I have some free text data that I'm trying to recategorize. The data arises from health care coordinator contacts with patients and caregivers, which can be phone calls, emails, or text messages. I'm trying to use str_detect() with two wildcards and am getting a syntax error. Here's a reprex containing dummy data (not actual patient data).


commdf <- tribble(
  ~case, ~purpose,
  1,     "set up visit",
  2,     "left message with client",
  3,     "Texted about visit",
  4,     "left voicemail",
  5,     "communication about appointment",
  6,     "phone call",
  7,     "Emailed client",
  8,     "client called back",
  10,    "texted client"

commdf <- commdf %>% 
  mutate(commtype = case_when(
    str_detect(str_to_lower(purpose), "*call*") == TRUE ~ "call",
    str_detect(str_to_lower(purpose), "*spoke*") == TRUE ~ "call",
    str_detect(str_to_lower(purpose), "*message*") == TRUE ~ "call",
    str_detect(str_to_lower(purpose), "*phone*") == TRUE ~ "call",
    str_detect(str_to_lower(purpose), "*discuss*") == TRUE ~ "call",
    str_detect(str_to_lower(purpose), "*reported*") == TRUE ~ "call",
    str_detect(str_to_lower(purpose), "*set up*") == TRUE ~ "call",
    str_detect(str_to_lower(purpose), "*confirm*") == TRUE ~ "call",
    str_detect(str_to_lower(purpose), "*sched*") == TRUE ~ "call",
    str_detect(str_to_lower(purpose), "*communicat*") == TRUE ~ "call",
    str_detect(str_to_lower(purpose), "*voicemail*") == TRUE ~ "call",
    str_detect(str_to_lower(purpose), "*vm*") == TRUE ~ "call",
    str_detect(str_to_lower(purpose), "*text*") == TRUE ~ "text",
    str_detect(str_to_lower(purpose), "*txt*") == TRUE ~ "text",
    str_detect(str_to_lower(purpose), "*email*") == TRUE ~ "email",
    str_detect(str_to_lower(purpose), "*e-mail*") == TRUE ~ "email",
    TRUE ~ NA
#> Error in mutate_impl(.data, dots): Evaluation error: Syntax error in regexp pattern. (U_REGEX_RULE_SYNTAX).

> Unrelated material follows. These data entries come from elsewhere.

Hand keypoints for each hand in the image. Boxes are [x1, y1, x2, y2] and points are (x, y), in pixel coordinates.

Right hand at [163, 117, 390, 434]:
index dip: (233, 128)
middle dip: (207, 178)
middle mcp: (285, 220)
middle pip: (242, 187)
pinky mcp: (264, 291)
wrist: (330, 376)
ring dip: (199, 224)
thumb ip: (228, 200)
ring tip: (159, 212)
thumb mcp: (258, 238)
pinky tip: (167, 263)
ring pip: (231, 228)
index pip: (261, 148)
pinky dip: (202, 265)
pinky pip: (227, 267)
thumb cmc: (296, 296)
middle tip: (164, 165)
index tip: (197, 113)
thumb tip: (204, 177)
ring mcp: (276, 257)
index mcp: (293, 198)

I'm not sure what's causing the error, but I wonder if it's from using two wildcard asterisks. Is this use legitimate? Is there a better way to go about this?

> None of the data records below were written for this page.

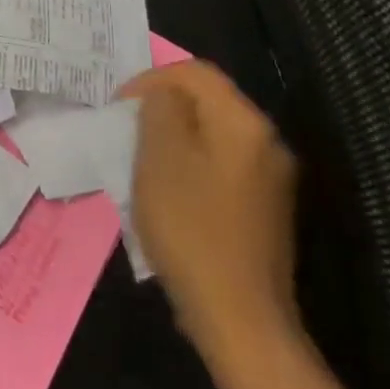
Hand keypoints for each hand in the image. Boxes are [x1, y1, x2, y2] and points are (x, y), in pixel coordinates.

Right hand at [116, 61, 299, 367]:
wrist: (239, 316)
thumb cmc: (191, 228)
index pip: (195, 72)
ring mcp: (271, 178)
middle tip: (126, 132)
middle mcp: (267, 142)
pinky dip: (190, 165)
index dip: (151, 79)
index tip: (118, 107)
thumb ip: (159, 111)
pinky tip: (168, 193)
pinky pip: (221, 165)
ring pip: (212, 134)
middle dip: (161, 108)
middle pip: (207, 101)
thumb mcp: (160, 158)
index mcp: (244, 123)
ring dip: (174, 138)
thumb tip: (162, 95)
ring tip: (140, 161)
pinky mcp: (264, 208)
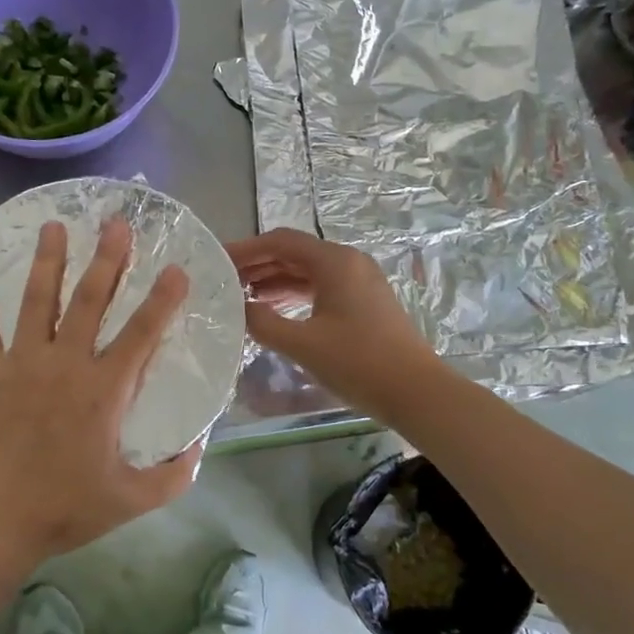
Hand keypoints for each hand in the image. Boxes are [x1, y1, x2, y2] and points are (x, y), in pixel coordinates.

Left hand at [0, 217, 197, 565]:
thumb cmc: (64, 510)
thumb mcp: (131, 499)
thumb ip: (174, 474)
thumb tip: (202, 446)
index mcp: (103, 391)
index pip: (142, 334)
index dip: (162, 299)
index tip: (176, 268)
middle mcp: (65, 365)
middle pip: (91, 301)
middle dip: (108, 259)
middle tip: (116, 223)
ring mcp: (21, 364)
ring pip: (39, 301)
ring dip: (50, 260)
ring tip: (55, 225)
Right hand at [225, 228, 442, 420]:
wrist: (416, 392)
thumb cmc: (358, 363)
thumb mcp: (302, 344)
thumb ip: (262, 322)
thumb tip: (236, 308)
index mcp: (335, 261)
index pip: (280, 242)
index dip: (246, 249)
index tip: (217, 261)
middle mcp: (348, 262)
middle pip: (294, 253)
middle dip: (258, 265)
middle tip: (223, 281)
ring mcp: (360, 282)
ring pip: (308, 272)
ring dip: (275, 281)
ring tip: (241, 297)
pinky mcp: (365, 303)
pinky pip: (322, 287)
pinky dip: (295, 294)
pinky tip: (274, 311)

Also, I'd like to condense this code further by using something like c("*call*", "*spoke*", "*message*", ...) within str_detect(), but first need to figure out the regex error I'm getting.

If you just want the text, e.g. "call" you don't need the *.

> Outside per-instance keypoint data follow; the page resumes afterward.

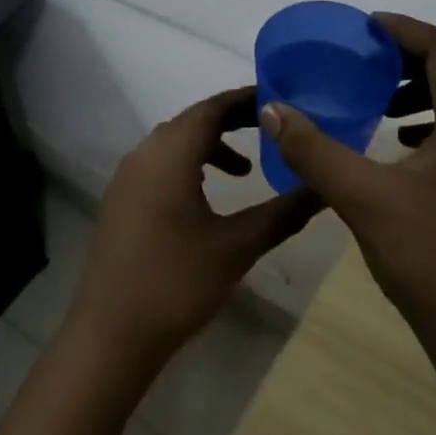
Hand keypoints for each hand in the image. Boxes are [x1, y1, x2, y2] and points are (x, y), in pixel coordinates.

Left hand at [69, 87, 322, 368]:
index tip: (280, 100)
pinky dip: (189, 166)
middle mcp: (144, 154)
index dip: (246, 100)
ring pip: (174, 143)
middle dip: (232, 122)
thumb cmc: (177, 283)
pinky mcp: (121, 200)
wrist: (111, 334)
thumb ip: (283, 213)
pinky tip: (207, 197)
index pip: (212, 108)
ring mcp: (127, 177)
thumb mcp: (237, 247)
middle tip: (272, 131)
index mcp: (170, 153)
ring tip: (245, 172)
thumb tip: (324, 189)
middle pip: (192, 121)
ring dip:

If you are also looking for the asterisk characters then you need to escape them, i.e. "\*call\*".


Oh wow - looks like I've been using completely unnecessary asterisks! I thought they were needed to capture buried substrings - for example, call within phonecalls, called, etc. Thanks, Martin!

You could shorten the code quite a bit by combining some of the regular expressions. For example:

commdf <- commdf %>% 
  mutate(commtype = case_when(
    str_detect(str_to_lower(purpose), "call|spoke|message|phone|discuss|reported|set up|confirm|sched|communicat|voicemail|vm") ~ "call",
    str_detect(str_to_lower(purpose), "te?xt") ~ "text",
    str_detect(str_to_lower(purpose), "e-?mail") ~ "email",
    TRUE ~ NA_character_

Perfect, this is exactly what I needed. Thank you Joel!

Dropping in to plug regexplain again (and its inspiration, RegExr). I’ve found that being able to see what your regex is matching in some of your own sample data, reactively updating as you fiddle, is huge for flattening the learning curve.

And regexplain will add the extra escape characters necessary when using regex in R for you! (You know what’s less fun than debugging missing escapes in a regex? debugging missing double escapes in a regex :stuck_out_tongue_closed_eyes:)


This will definitely make life easier - thank you!